= Sa'eu Scanlan =

American Samoan educator

Sa'euteuga Le'au Scanlan (born 21 March 1937) is an educator in American Samoa. Beginning in 1979 she served for over a decade as president of American Samoa Community College, the territory's only institution of higher education, becoming the first Samoan to achieve such a position in the region.

==Early life and education==
Sa'euteuga Le'au Scanlan, known as Sa'eu, was born in 1937 in the American Samoan village of Fagatogo. She was the fourth of twelve children born to her parents Saipele S. Le'au and Suluama Lea'ai.

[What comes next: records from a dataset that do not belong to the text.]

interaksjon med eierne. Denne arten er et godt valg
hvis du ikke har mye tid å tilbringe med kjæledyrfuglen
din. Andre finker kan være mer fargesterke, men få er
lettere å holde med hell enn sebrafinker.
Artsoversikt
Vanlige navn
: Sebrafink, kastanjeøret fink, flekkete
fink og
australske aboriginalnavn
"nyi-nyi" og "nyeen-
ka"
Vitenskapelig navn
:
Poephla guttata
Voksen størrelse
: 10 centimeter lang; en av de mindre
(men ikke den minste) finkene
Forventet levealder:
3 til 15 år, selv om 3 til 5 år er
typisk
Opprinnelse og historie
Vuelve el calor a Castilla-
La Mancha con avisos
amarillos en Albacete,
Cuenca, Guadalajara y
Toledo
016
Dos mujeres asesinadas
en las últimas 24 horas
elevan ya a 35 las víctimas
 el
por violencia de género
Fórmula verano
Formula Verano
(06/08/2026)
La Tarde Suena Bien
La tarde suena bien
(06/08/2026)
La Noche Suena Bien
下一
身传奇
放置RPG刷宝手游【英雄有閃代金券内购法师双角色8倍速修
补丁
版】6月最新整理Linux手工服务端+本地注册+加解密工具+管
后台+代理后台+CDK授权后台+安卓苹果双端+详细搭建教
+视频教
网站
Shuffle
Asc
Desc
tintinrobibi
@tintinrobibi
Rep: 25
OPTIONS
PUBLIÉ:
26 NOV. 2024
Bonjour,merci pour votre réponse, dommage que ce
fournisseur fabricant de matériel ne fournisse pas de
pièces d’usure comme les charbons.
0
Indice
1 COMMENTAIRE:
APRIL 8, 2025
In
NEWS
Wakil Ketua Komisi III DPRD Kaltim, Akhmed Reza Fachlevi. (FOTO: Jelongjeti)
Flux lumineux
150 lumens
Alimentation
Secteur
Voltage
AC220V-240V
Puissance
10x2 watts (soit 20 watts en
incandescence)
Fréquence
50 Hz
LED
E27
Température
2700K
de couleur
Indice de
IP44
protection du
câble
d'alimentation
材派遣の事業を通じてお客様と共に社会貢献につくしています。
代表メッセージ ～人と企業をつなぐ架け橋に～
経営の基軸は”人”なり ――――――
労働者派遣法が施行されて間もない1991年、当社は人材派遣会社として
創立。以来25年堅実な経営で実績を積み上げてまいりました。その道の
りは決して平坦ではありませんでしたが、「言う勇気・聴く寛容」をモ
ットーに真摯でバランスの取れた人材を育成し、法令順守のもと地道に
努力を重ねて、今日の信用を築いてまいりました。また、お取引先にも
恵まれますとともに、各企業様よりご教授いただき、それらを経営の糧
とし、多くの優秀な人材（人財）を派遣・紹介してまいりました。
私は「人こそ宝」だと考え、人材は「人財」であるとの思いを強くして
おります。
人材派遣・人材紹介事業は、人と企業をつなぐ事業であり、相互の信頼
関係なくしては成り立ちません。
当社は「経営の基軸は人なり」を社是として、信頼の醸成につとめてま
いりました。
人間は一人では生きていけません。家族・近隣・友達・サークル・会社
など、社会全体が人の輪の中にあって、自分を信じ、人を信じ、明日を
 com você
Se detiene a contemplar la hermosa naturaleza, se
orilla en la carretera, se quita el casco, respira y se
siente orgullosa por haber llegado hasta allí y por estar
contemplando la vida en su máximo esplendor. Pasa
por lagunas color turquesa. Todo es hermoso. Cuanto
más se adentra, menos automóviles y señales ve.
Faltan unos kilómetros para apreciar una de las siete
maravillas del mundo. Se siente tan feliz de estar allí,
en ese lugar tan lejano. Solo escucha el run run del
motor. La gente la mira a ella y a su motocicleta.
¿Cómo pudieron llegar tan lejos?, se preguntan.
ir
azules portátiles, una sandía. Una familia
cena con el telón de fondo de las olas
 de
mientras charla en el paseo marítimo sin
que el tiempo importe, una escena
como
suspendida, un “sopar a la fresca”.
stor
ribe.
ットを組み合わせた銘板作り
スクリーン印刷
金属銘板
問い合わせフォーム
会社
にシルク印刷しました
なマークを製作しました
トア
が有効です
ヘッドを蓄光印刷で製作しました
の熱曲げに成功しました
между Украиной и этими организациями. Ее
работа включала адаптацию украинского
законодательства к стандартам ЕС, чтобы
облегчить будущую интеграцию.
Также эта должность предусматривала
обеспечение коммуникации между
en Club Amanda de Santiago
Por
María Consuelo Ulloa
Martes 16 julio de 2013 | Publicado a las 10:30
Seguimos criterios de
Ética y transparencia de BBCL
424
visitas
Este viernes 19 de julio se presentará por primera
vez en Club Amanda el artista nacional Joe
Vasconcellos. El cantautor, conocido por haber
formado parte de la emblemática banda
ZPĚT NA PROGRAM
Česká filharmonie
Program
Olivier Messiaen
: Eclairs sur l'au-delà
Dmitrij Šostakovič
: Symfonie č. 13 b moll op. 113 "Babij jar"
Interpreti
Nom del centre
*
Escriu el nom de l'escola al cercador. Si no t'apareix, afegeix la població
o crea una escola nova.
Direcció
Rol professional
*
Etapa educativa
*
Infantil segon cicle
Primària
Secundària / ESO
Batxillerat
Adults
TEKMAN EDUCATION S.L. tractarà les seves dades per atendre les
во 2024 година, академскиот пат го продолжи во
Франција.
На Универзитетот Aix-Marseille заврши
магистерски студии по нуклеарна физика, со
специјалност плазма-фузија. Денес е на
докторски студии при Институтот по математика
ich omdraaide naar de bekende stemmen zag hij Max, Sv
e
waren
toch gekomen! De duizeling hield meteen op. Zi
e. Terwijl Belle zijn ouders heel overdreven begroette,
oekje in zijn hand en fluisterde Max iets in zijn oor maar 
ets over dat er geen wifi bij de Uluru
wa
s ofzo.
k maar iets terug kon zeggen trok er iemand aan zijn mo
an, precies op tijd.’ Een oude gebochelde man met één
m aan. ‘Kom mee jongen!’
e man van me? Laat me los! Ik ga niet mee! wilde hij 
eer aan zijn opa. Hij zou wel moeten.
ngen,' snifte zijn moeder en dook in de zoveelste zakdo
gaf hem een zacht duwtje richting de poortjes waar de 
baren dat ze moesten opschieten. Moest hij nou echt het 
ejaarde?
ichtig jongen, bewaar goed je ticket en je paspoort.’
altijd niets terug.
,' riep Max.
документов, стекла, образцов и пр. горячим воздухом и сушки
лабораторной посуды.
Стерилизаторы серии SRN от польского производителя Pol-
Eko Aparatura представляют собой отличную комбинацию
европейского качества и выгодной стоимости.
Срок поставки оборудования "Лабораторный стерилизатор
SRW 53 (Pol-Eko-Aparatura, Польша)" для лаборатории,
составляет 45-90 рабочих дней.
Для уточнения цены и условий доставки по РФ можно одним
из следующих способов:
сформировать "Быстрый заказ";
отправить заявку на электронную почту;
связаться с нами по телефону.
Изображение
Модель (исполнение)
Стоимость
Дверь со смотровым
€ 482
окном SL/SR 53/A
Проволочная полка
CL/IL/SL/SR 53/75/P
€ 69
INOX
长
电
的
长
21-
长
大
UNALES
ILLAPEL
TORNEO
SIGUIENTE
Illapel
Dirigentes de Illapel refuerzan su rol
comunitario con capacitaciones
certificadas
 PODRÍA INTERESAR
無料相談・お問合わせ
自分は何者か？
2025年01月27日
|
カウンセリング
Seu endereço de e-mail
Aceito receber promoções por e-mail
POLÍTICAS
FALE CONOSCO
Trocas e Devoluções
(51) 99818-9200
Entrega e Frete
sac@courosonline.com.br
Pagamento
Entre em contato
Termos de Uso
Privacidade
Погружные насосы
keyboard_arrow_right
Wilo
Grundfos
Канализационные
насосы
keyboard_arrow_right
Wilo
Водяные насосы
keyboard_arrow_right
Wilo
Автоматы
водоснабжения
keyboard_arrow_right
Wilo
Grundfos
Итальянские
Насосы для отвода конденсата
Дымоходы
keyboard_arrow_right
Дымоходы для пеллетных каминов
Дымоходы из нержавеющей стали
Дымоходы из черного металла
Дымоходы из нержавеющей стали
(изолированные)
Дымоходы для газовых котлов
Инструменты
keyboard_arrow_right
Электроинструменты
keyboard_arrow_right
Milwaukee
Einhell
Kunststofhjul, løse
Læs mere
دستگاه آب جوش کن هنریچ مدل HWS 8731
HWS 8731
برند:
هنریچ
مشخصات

Scanlan traveled to the U.S. mainland to study at San Francisco State College (now San Francisco State University), where she graduated with a bachelor's degree. After teaching in American Samoa for several years, she left again to obtain a master's degree at the University of Hawaiʻi. This was followed by a Ph.D. from Brigham Young University in 1975.

==Career==
In 1970, Scanlan helped launch American Samoa Community College, which remains the territory's only tertiary education institution. After obtaining her doctorate, she returned to American Samoa and became a dean at the community college, then the school's vice president in 1978. The following year, she was promoted to president of American Samoa Community College, the third president in the school's history. Not only was she the first Samoan to serve as president of that college, but a 1987 profile also identified her as "the first Samoan to rise to that level in higher education in the Pacific territories." She remained as president throughout a formative period for the community college, until the mid-1990s.

Scanlan also served for a period as president of the American Samoa National Women's Association after its founding in the 1980s.

==Personal life==
Sa'eu was married to the businessman High Chief Fanene Morris Scanlan, with whom she had two children, from 1961 until his death in 2018.